>> start Data

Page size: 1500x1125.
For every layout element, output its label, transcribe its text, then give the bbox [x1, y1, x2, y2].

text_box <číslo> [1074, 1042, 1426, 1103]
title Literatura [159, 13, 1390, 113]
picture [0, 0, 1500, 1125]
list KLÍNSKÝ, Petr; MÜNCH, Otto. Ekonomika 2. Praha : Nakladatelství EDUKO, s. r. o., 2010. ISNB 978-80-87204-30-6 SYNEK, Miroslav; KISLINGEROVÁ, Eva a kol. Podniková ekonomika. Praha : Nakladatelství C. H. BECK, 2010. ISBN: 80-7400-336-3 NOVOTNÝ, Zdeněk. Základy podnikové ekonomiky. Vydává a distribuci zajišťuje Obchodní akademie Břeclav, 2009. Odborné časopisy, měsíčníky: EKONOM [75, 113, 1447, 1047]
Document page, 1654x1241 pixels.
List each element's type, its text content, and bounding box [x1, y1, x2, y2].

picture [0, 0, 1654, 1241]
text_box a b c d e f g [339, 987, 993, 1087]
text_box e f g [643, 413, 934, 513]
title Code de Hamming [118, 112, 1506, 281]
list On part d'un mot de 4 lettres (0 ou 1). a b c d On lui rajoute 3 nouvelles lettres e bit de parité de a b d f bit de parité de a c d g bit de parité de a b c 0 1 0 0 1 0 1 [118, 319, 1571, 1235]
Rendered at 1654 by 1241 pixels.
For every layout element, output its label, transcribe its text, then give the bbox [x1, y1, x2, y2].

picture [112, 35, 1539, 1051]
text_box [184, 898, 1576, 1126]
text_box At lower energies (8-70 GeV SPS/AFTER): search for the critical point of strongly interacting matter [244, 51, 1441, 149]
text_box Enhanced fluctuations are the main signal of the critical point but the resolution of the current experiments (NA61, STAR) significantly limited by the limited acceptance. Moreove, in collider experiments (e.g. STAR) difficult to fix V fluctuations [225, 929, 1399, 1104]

>> end Data

● Your instructions
Give again, unchanged, the rows from the very start of the rows through the line containing "picture [0, 0, 1500, 1125]", with both ends included.

● Task result
Page size: 1500x1125.
For every layout element, output its label, transcribe its text, then give the bbox [x1, y1, x2, y2].

text_box <číslo> [1074, 1042, 1426, 1103]
title Literatura [159, 13, 1390, 113]
picture [0, 0, 1500, 1125]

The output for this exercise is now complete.